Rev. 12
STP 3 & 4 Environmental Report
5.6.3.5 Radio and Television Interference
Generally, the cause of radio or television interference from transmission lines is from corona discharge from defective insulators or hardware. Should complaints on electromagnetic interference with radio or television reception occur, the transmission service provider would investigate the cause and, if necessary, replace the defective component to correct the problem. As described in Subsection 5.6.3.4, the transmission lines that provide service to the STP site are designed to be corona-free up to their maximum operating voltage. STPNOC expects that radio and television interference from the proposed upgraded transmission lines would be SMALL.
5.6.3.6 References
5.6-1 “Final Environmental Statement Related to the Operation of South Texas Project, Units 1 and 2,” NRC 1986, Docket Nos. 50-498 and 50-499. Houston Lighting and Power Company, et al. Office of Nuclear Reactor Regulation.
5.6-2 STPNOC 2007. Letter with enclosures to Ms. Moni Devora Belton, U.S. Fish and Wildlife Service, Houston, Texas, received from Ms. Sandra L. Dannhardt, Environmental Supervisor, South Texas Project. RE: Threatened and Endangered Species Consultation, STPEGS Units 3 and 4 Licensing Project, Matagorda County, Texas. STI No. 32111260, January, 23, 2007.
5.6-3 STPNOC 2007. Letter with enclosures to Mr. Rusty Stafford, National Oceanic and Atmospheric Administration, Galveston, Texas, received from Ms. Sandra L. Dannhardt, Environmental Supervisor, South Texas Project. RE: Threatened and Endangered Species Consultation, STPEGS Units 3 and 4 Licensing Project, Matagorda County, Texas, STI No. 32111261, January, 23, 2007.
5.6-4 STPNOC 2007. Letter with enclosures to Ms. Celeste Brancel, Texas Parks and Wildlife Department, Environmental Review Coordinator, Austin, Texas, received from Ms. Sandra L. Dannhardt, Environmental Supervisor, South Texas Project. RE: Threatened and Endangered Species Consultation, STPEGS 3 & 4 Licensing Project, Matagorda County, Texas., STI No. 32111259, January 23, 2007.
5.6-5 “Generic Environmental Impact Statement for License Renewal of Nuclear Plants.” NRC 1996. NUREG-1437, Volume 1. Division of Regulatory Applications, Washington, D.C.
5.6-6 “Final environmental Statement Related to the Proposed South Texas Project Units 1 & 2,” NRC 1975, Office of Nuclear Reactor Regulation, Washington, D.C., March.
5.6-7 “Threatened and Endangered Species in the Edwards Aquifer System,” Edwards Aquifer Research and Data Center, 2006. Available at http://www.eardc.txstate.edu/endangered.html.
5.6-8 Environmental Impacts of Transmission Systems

◆ Prompt
If a line of the listing above holds the string "Regulation", copy it.

◆ The answer
5.6-1 “Final Environmental Statement Related to the Operation of South Texas Project, Units 1 and 2,” NRC 1986, Docket Nos. 50-498 and 50-499. Houston Lighting and Power Company, et al. Office of Nuclear Reactor Regulation.
5.6-6 “Final environmental Statement Related to the Proposed South Texas Project Units 1 & 2,” NRC 1975, Office of Nuclear Reactor Regulation, Washington, D.C., March.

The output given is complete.